## [TASK INSTRUCTIONS]
Change every "locality" in the records below to "site", leaving all else unchanged.

## [DATA FOR PROCESSING]
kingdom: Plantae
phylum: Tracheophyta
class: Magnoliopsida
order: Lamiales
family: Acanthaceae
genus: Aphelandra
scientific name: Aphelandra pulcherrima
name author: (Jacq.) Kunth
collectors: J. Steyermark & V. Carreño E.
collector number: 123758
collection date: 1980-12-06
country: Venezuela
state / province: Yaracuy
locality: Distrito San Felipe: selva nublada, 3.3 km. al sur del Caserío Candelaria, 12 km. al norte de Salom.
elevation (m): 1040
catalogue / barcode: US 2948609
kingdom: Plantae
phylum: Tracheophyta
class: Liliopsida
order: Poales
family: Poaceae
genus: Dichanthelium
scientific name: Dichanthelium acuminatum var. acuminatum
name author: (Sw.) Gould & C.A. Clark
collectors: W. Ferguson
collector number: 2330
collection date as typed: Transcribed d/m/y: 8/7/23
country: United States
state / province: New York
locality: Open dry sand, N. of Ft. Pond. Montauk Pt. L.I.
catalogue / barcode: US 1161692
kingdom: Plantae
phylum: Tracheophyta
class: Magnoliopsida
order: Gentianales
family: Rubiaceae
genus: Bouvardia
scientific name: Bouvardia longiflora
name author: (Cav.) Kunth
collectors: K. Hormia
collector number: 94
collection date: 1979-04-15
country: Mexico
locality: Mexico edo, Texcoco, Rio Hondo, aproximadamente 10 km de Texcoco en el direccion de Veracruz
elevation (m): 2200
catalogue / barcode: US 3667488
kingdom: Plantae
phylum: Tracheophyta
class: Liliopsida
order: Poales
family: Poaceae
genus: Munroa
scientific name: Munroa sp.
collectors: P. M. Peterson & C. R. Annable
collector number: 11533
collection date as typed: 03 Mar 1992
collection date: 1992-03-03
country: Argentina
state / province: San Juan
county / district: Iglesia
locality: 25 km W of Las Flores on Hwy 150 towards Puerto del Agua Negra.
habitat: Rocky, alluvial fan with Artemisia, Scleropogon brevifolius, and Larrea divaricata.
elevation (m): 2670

## [RESULT BELOW]
kingdom: Plantae
phylum: Tracheophyta
class: Magnoliopsida
order: Lamiales
family: Acanthaceae
genus: Aphelandra
scientific name: Aphelandra pulcherrima
name author: (Jacq.) Kunth
collectors: J. Steyermark & V. Carreño E.
collector number: 123758
collection date: 1980-12-06
country: Venezuela
state / province: Yaracuy
site: Distrito San Felipe: selva nublada, 3.3 km. al sur del Caserío Candelaria, 12 km. al norte de Salom.
elevation (m): 1040
catalogue / barcode: US 2948609
kingdom: Plantae
phylum: Tracheophyta
class: Liliopsida
order: Poales
family: Poaceae
genus: Dichanthelium
scientific name: Dichanthelium acuminatum var. acuminatum
name author: (Sw.) Gould & C.A. Clark
collectors: W. Ferguson
collector number: 2330
collection date as typed: Transcribed d/m/y: 8/7/23
country: United States
state / province: New York
site: Open dry sand, N. of Ft. Pond. Montauk Pt. L.I.
catalogue / barcode: US 1161692
kingdom: Plantae
phylum: Tracheophyta
class: Magnoliopsida
order: Gentianales
family: Rubiaceae
genus: Bouvardia
scientific name: Bouvardia longiflora
name author: (Cav.) Kunth
collectors: K. Hormia
collector number: 94
collection date: 1979-04-15
country: Mexico
site: Mexico edo, Texcoco, Rio Hondo, aproximadamente 10 km de Texcoco en el direccion de Veracruz
elevation (m): 2200
catalogue / barcode: US 3667488
kingdom: Plantae
phylum: Tracheophyta
class: Liliopsida
order: Poales
family: Poaceae
genus: Munroa
scientific name: Munroa sp.
collectors: P. M. Peterson & C. R. Annable
collector number: 11533
collection date as typed: 03 Mar 1992
collection date: 1992-03-03
country: Argentina
state / province: San Juan
county / district: Iglesia
site: 25 km W of Las Flores on Hwy 150 towards Puerto del Agua Negra.
habitat: Rocky, alluvial fan with Artemisia, Scleropogon brevifolius, and Larrea divaricata.
elevation (m): 2670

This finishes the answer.